▶ **Collected data**
○ ○ ○ ○ ○ ○ ○

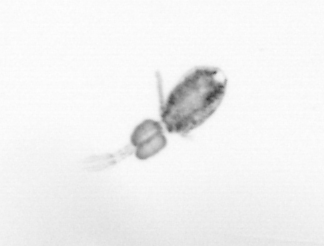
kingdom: Animalia
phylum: Arthropoda
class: Copepoda
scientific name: Copepoda
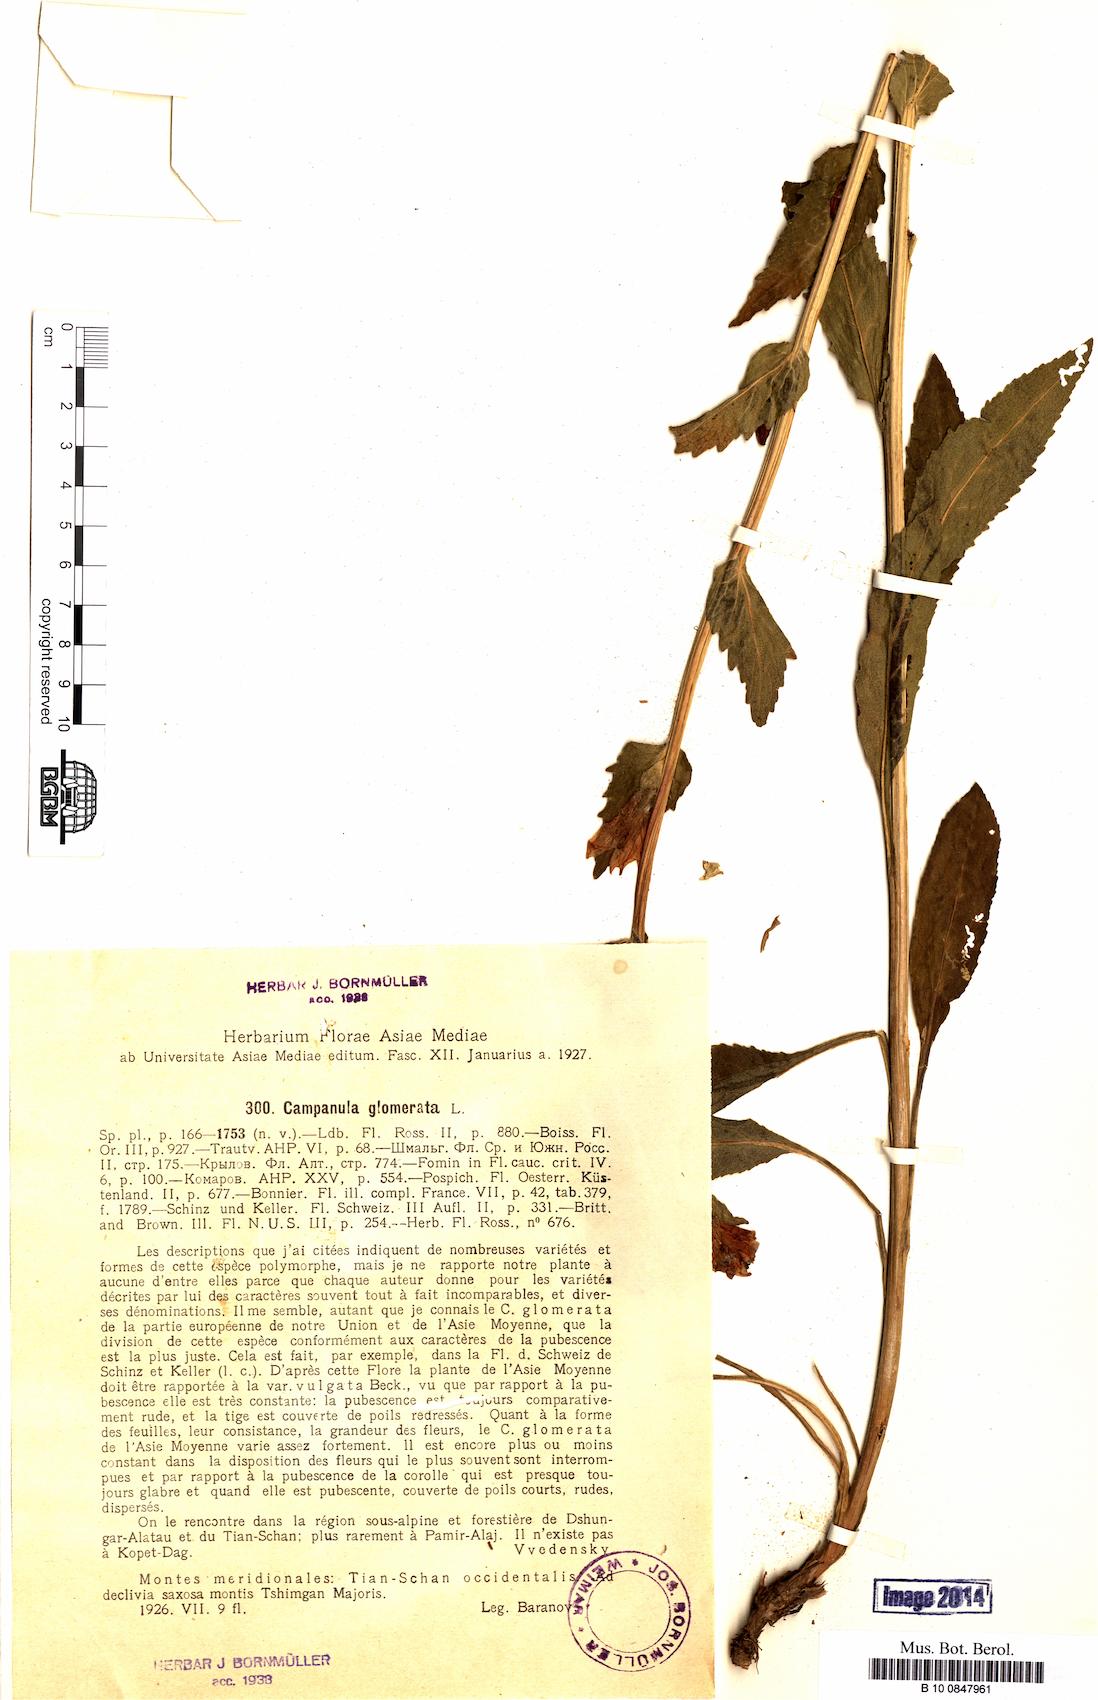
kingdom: Plantae
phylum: Tracheophyta
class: Magnoliopsida
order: Asterales
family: Campanulaceae
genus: Campanula
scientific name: Campanula glomerata
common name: Clustered bellflower
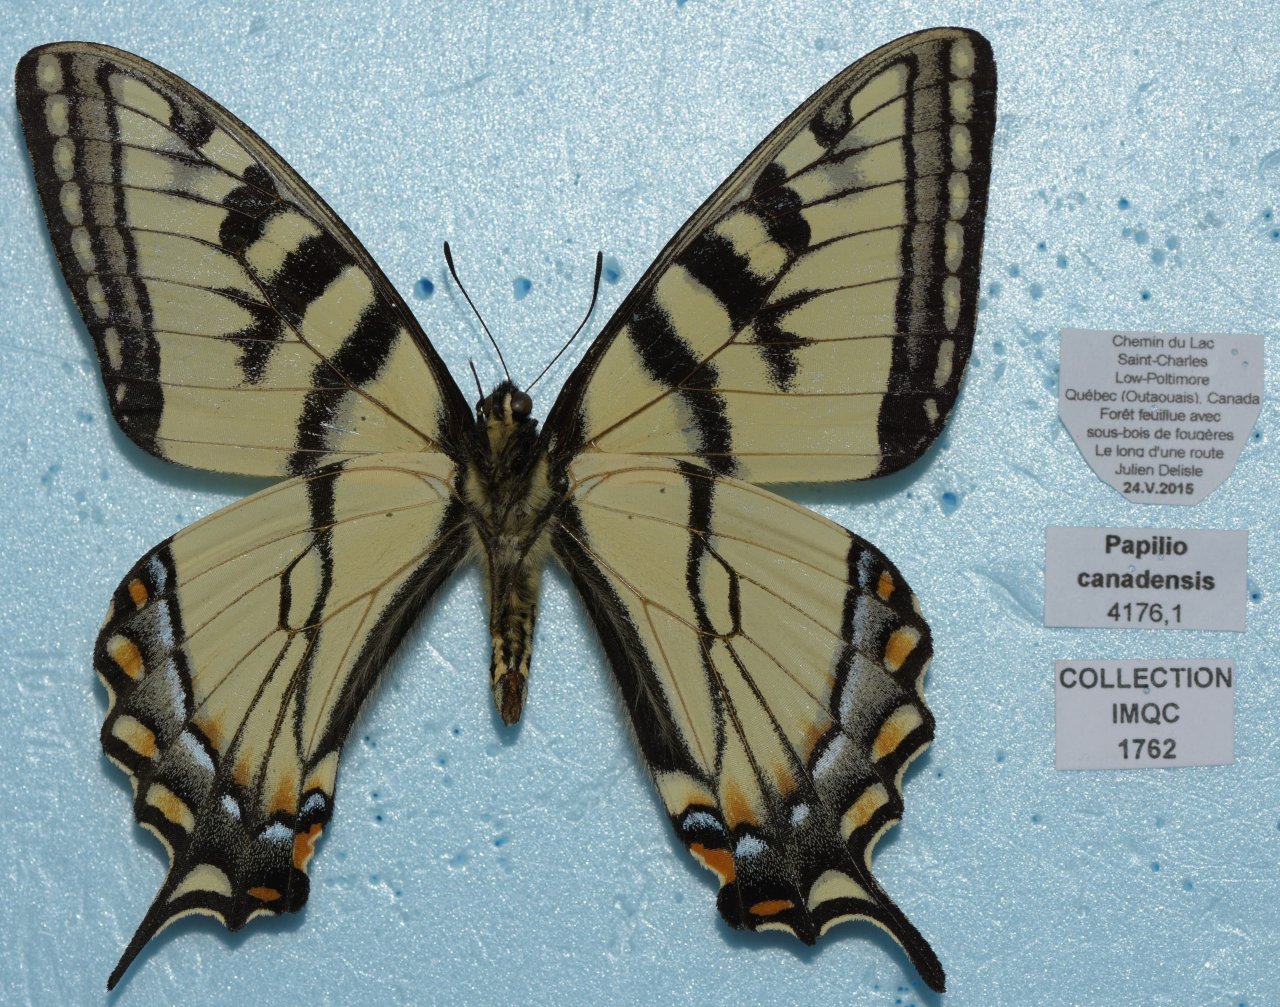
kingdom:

○ ○ ○ ○ ○ ○ ○

▶ **Task**
Please return the classification lines for every item above word for word, leaving out the pictures.

▶ **Solution for this exercise**
kingdom: Animalia
phylum: Arthropoda
class: Copepoda
scientific name: Copepoda
kingdom: Plantae
phylum: Tracheophyta
class: Magnoliopsida
order: Asterales
family: Campanulaceae
genus: Campanula
scientific name: Campanula glomerata
common name: Clustered bellflower
kingdom:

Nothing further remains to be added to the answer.